I went to Chernihiv with ESN, then Dnipro, Odesa, Kamianets-Podilskyi, Khotyn, Lviv, Zhytomyr and Chernobyl. It’s very unfair to the other cities but if I were to make the top 3, it would be Odesa, Odesa, Odesa. It was my first time seeing the Black Sea and the city has its very interesting charm. It feels a little bit like Italy, like the Mediterranean. It smells like the ocean and there is an archeological museum underneath the water. This is such an amazing idea! And the architecture there is so nice. I actually liked architecture everywhere, and in Kyiv as well. It’s so mixed. In Vienna everything is so structured, everything fits together. In Kyiv and Odesa, it’s like you see the concrete building next to a very imperialistic one with all the decor and big windows and it is a usual thing. I find this really great, I love it.
Q: What coming back from Erasmus feels like?
I really missed my people. And administration got worse again now that I didn’t get any special treatment as an Erasmus. However, I still knew that I was coming back to Ukraine for my archeological excavation. So when I got back home for good, it was a real cut. It was like "Breathe. Breathe. I’ve got back home and I’m not enjoying it".
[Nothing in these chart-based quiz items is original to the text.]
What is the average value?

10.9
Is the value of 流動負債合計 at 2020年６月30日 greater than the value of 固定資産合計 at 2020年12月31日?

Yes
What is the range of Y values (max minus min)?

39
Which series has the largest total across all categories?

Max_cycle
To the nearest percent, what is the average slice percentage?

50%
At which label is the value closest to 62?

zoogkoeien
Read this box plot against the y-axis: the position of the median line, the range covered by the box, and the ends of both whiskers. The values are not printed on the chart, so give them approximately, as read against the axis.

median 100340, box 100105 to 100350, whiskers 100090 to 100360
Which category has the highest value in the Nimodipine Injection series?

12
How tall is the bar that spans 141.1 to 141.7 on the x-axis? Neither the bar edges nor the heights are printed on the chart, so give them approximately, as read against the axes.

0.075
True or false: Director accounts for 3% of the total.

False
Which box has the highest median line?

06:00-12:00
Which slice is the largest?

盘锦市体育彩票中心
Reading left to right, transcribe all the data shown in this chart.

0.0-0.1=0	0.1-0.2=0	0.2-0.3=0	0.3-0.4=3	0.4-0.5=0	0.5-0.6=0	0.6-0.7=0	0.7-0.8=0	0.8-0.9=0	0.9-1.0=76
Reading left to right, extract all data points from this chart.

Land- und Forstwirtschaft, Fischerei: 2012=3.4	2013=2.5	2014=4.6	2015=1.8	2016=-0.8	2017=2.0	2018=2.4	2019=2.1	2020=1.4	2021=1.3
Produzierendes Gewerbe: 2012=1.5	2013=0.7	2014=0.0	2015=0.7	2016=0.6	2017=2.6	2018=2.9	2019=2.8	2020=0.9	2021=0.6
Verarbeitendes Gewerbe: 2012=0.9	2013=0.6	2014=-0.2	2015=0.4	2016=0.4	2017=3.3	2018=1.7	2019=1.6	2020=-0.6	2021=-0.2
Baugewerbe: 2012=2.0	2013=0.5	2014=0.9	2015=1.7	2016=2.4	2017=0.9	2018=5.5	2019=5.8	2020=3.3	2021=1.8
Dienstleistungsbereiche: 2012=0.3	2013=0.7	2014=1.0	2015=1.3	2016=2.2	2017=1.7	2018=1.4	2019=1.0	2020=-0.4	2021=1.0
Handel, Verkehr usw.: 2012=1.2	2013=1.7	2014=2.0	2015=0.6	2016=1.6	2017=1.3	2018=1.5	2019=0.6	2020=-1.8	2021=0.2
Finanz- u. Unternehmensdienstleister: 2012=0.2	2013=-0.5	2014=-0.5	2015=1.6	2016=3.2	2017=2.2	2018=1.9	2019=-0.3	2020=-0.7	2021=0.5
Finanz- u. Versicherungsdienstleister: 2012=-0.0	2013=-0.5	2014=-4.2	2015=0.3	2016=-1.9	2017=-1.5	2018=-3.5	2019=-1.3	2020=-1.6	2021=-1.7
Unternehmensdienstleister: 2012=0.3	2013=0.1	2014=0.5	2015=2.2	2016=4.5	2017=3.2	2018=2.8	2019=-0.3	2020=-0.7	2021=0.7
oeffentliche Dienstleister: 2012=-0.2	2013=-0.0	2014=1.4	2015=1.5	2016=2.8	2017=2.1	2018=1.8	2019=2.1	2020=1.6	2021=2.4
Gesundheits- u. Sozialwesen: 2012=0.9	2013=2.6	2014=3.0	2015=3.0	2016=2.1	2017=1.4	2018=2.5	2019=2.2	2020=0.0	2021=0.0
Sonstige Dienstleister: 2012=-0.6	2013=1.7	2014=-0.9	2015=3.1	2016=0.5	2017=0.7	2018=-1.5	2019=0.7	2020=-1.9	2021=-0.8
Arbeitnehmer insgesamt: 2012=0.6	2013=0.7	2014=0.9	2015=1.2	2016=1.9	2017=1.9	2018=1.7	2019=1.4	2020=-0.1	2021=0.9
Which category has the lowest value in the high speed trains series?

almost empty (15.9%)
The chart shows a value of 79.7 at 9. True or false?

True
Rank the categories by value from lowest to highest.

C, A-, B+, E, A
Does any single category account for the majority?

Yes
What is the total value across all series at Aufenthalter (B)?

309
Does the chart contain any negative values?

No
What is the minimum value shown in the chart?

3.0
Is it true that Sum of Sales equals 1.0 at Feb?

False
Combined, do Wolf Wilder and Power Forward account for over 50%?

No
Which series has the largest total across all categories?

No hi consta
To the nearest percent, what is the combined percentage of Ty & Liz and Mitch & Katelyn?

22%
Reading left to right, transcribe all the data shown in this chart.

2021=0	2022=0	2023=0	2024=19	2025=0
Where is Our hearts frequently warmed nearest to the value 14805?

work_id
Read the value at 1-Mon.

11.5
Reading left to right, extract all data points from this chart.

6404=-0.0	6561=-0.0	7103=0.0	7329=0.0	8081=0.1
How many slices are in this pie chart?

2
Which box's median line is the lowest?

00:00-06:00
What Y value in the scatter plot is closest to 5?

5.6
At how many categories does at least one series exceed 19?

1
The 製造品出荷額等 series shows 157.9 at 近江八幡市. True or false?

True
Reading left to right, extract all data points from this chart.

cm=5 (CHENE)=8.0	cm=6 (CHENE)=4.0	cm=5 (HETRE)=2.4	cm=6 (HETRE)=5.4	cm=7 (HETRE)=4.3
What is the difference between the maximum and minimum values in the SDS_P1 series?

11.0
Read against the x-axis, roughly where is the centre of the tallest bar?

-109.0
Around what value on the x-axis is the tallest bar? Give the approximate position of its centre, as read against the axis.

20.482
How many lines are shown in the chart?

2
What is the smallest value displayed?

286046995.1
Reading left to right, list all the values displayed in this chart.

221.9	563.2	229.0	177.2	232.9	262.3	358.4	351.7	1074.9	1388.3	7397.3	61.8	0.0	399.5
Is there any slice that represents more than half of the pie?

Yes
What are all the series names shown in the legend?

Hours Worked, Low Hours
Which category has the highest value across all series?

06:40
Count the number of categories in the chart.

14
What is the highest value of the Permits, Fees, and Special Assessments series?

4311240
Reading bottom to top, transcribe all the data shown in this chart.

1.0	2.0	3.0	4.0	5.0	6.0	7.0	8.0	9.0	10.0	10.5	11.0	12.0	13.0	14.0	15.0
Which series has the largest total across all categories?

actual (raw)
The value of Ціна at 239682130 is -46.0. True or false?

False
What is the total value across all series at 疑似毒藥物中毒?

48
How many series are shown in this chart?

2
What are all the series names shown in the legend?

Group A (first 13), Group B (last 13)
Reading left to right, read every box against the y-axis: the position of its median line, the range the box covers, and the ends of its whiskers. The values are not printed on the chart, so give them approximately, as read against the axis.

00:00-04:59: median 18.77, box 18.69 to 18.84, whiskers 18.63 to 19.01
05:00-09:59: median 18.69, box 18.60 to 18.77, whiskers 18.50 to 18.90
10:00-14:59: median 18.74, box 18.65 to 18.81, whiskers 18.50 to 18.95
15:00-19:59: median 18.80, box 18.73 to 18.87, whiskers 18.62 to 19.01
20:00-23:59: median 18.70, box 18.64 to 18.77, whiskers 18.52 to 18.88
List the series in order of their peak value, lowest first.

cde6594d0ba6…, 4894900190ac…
Q: What is your advice for people coming to Kyiv?
Enjoy it! It’s a wonderful place. In general, every time you go abroad you discover people but you can also discover yourself. How do you react to new surroundings? How do you work with frustration? I mean, things are frustrating: sometimes you feel alone, sometimes you feel sad, not everything is sunshine and unicorns. But life is a playground, it’s playing with a safety net. You can find out how you will behave in this new world. It is really interesting - how will you deal with the challenges you face with? Discover yourself. Enjoy.